### Task to carry out
In the material below, print every line exactly and omit the pictures.

### Data excerpt
#####

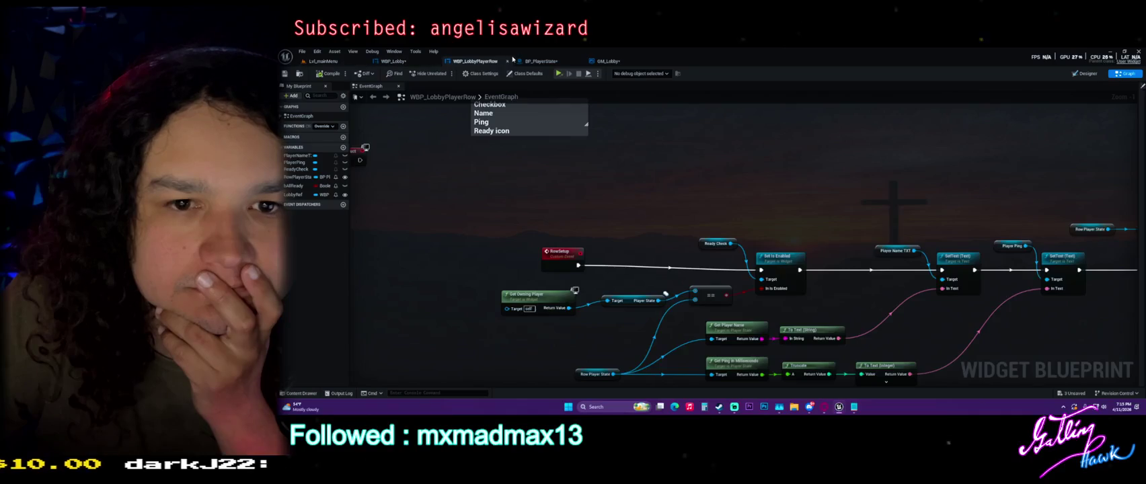
pyautogui.click(542, 60)
pyautogui.click(607, 60)
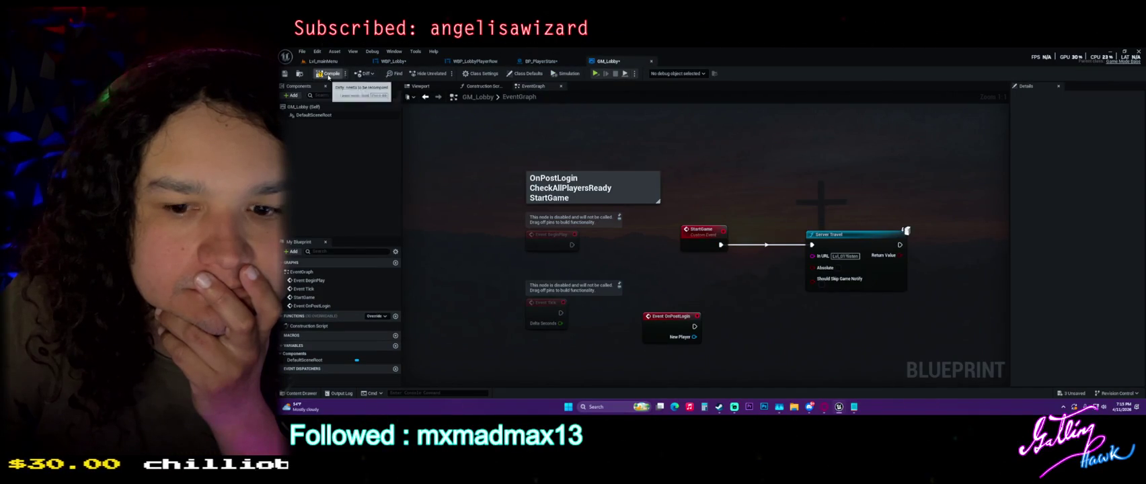
pyautogui.press('ctrl+s')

#####

### Exercise result
pyautogui.click(542, 60)
pyautogui.click(607, 60)
pyautogui.press('ctrl+s')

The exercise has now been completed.